* [Tugas Anda] Ubah semua baris teks dari butir-butir di bawah ini menjadi tabel Markdown dengan kolom "No" untuk nomor urut dan kolom "Baris" untuk isi baris. Baris kosong tidak perlu dimasukkan.

.....

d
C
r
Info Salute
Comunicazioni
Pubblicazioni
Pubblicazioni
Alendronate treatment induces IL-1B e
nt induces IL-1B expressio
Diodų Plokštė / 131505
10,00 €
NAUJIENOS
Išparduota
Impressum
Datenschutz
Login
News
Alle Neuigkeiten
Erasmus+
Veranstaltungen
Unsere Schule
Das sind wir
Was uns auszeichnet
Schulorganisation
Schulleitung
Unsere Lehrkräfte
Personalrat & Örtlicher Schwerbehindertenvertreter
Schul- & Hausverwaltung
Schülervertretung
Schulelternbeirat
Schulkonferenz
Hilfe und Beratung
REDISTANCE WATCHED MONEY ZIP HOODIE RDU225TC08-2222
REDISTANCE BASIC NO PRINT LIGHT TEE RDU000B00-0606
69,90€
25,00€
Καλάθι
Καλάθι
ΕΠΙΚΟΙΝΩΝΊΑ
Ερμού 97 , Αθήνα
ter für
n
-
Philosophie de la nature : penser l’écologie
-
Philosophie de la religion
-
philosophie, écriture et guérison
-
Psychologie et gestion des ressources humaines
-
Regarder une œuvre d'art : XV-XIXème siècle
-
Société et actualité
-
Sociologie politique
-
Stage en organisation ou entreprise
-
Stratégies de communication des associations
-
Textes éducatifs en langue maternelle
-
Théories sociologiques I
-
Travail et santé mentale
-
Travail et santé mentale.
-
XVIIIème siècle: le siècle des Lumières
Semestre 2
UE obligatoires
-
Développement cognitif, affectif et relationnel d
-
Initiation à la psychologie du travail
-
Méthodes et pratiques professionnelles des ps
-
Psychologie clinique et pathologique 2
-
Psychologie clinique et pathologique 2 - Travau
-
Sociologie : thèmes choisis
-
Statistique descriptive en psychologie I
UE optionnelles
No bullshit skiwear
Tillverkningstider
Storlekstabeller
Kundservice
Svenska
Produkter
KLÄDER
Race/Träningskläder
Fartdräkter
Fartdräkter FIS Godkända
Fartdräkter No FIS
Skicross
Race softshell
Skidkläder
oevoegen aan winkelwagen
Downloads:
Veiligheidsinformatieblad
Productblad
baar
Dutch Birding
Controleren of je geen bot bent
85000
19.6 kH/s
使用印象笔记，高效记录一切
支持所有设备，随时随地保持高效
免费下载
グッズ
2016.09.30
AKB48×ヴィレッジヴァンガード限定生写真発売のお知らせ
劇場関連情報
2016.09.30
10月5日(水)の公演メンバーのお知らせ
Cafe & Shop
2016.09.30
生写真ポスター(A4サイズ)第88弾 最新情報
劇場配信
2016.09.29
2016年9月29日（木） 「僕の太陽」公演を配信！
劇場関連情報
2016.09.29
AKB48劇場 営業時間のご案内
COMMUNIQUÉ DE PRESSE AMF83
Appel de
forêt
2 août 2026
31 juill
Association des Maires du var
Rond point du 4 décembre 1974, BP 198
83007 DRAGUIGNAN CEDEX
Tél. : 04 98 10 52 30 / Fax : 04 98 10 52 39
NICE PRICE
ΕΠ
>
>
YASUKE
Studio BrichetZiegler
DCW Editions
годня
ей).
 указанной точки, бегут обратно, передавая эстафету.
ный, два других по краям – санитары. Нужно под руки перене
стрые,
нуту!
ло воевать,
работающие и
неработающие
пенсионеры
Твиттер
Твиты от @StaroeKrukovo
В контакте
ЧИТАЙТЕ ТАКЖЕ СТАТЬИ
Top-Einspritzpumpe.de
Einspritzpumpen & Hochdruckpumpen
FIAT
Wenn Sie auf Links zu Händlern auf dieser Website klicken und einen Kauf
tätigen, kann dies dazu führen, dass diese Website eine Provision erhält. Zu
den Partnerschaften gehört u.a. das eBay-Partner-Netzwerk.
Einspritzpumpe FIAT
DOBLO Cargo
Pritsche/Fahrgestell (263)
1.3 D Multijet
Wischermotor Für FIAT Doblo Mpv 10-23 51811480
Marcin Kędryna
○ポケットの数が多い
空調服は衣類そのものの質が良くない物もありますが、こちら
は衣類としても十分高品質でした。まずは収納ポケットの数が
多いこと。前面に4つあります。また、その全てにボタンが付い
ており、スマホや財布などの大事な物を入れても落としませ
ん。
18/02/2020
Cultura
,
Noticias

.....

* [Hasil latihan]
| No | Baris |
|---|---|
| 1 | d |
| 2 | C |
| 3 | r |
| 4 | Info Salute |
| 5 | Comunicazioni |
| 6 | Pubblicazioni |
| 7 | Pubblicazioni |
| 8 | Alendronate treatment induces IL-1B e |
| 9 | nt induces IL-1B expressio |
| 10 | Diodų Plokštė / 131505 |
| 11 | 10,00 € |
| 12 | NAUJIENOS |
| 13 | Išparduota |
| 14 | Impressum |
| 15 | Datenschutz |
| 16 | Login |
| 17 | News |
| 18 | Alle Neuigkeiten |
| 19 | Erasmus+ |
| 20 | Veranstaltungen |
| 21 | Unsere Schule |
| 22 | Das sind wir |
| 23 | Was uns auszeichnet |
| 24 | Schulorganisation |
| 25 | Schulleitung |
| 26 | Unsere Lehrkräfte |
| 27 | Personalrat & Örtlicher Schwerbehindertenvertreter |
| 28 | Schul- & Hausverwaltung |
| 29 | Schülervertretung |
| 30 | Schulelternbeirat |
| 31 | Schulkonferenz |
| 32 | Hilfe und Beratung |
| 33 | REDISTANCE WATCHED MONEY ZIP HOODIE RDU225TC08-2222 |
| 34 | REDISTANCE BASIC NO PRINT LIGHT TEE RDU000B00-0606 |
| 35 | 69,90€ |
| 36 | 25,00€ |
| 37 | Καλάθι |
| 38 | Καλάθι |
| 39 | ΕΠΙΚΟΙΝΩΝΊΑ |
| 40 | Ερμού 97 , Αθήνα |
| 41 | ter für |
| 42 | n |
| 43 | - |
| 44 | Philosophie de la nature : penser l’écologie |
| 45 | - |
| 46 | Philosophie de la religion |
| 47 | - |
| 48 | philosophie, écriture et guérison |
| 49 | - |
| 50 | Psychologie et gestion des ressources humaines |
| 51 | - |
| 52 | Regarder une œuvre d'art : XV-XIXème siècle |
| 53 | - |
| 54 | Société et actualité |
| 55 | - |
| 56 | Sociologie politique |
| 57 | - |
| 58 | Stage en organisation ou entreprise |
| 59 | - |
| 60 | Stratégies de communication des associations |
| 61 | - |
| 62 | Textes éducatifs en langue maternelle |
| 63 | - |
| 64 | Théories sociologiques I |
| 65 | - |
| 66 | Travail et santé mentale |
| 67 | - |
| 68 | Travail et santé mentale. |
| 69 | - |
| 70 | XVIIIème siècle: le siècle des Lumières |
| 71 | Semestre 2 |
| 72 | UE obligatoires |
| 73 | - |
| 74 | Développement cognitif, affectif et relationnel d |
| 75 | - |
| 76 | Initiation à la psychologie du travail |
| 77 | - |
| 78 | Méthodes et pratiques professionnelles des ps |
| 79 | - |
| 80 | Psychologie clinique et pathologique 2 |
| 81 | - |
| 82 | Psychologie clinique et pathologique 2 - Travau |
| 83 | - |
| 84 | Sociologie : thèmes choisis |
| 85 | - |
| 86 | Statistique descriptive en psychologie I |
| 87 | UE optionnelles |
| 88 | No bullshit skiwear |
| 89 | Tillverkningstider |
| 90 | Storlekstabeller |
| 91 | Kundservice |
| 92 | Svenska |
| 93 | Produkter |
| 94 | KLÄDER |
| 95 | Race/Träningskläder |
| 96 | Fartdräkter |
| 97 | Fartdräkter FIS Godkända |
| 98 | Fartdräkter No FIS |
| 99 | Skicross |
| 100 | Race softshell |
| 101 | Skidkläder |
| 102 | oevoegen aan winkelwagen |
| 103 | Downloads: |
| 104 | Veiligheidsinformatieblad |
| 105 | Productblad |
| 106 | baar |
| 107 | Dutch Birding |
| 108 | Controleren of je geen bot bent |
| 109 | 85000 |
| 110 | 19.6 kH/s |
| 111 | 使用印象笔记，高效记录一切 |
| 112 | 支持所有设备，随时随地保持高效 |
| 113 | 免费下载 |
| 114 | グッズ |
| 115 | 2016.09.30 |
| 116 | AKB48×ヴィレッジヴァンガード限定生写真発売のお知らせ |
| 117 | 劇場関連情報 |
| 118 | 2016.09.30 |
| 119 | 10月5日(水)の公演メンバーのお知らせ |
| 120 | Cafe & Shop |
| 121 | 2016.09.30 |
| 122 | 生写真ポスター(A4サイズ)第88弾 最新情報 |
| 123 | 劇場配信 |
| 124 | 2016.09.29 |
| 125 | 2016年9月29日（木） 「僕の太陽」公演を配信！ |
| 126 | 劇場関連情報 |
| 127 | 2016.09.29 |
| 128 | AKB48劇場 営業時間のご案内 |
| 129 | COMMUNIQUÉ DE PRESSE AMF83 |
| 130 | Appel de |
| 131 | forêt |
| 132 | 2 août 2026 |
| 133 | 31 juill |
| 134 | Association des Maires du var |
| 135 | Rond point du 4 décembre 1974, BP 198 |
| 136 | 83007 DRAGUIGNAN CEDEX |
| 137 | Tél. : 04 98 10 52 30 / Fax : 04 98 10 52 39 |
| 138 | NICE PRICE |
| 139 | ΕΠ |
| 140 | > |
| 141 | > |
| 142 | YASUKE |
| 143 | Studio BrichetZiegler |
| 144 | DCW Editions |
| 145 | годня |
| 146 | ей). |
| 147 |  указанной точки, бегут обратно, передавая эстафету. |
| 148 | ный, два других по краям – санитары. Нужно под руки перене |
| 149 | стрые, |
| 150 | нуту! |
| 151 | ло воевать, |
| 152 | работающие и |
| 153 | неработающие |
| 154 | пенсионеры |
| 155 | Твиттер |
| 156 | Твиты от @StaroeKrukovo |
| 157 | В контакте |
| 158 | ЧИТАЙТЕ ТАКЖЕ СТАТЬИ |
| 159 | Top-Einspritzpumpe.de |
| 160 | Einspritzpumpen & Hochdruckpumpen |
| 161 | FIAT |
| 162 | Wenn Sie auf Links zu Händlern auf dieser Website klicken und einen Kauf |
| 163 | tätigen, kann dies dazu führen, dass diese Website eine Provision erhält. Zu |
| 164 | den Partnerschaften gehört u.a. das eBay-Partner-Netzwerk. |
| 165 | Einspritzpumpe FIAT |
| 166 | DOBLO Cargo |
| 167 | Pritsche/Fahrgestell (263) |
| 168 | 1.3 D Multijet |
| 169 | Wischermotor Für FIAT Doblo Mpv 10-23 51811480 |
| 170 | Marcin Kędryna |
| 171 | ○ポケットの数が多い |
| 172 | 空調服は衣類そのものの質が良くない物もありますが、こちら |
| 173 | は衣類としても十分高品質でした。まずは収納ポケットの数が |
| 174 | 多いこと。前面に4つあります。また、その全てにボタンが付い |
| 175 | ており、スマホや財布などの大事な物を入れても落としませ |
| 176 | ん。 |
| 177 | 18/02/2020 |
| 178 | Cultura |
| 179 | , |
| 180 | Noticias |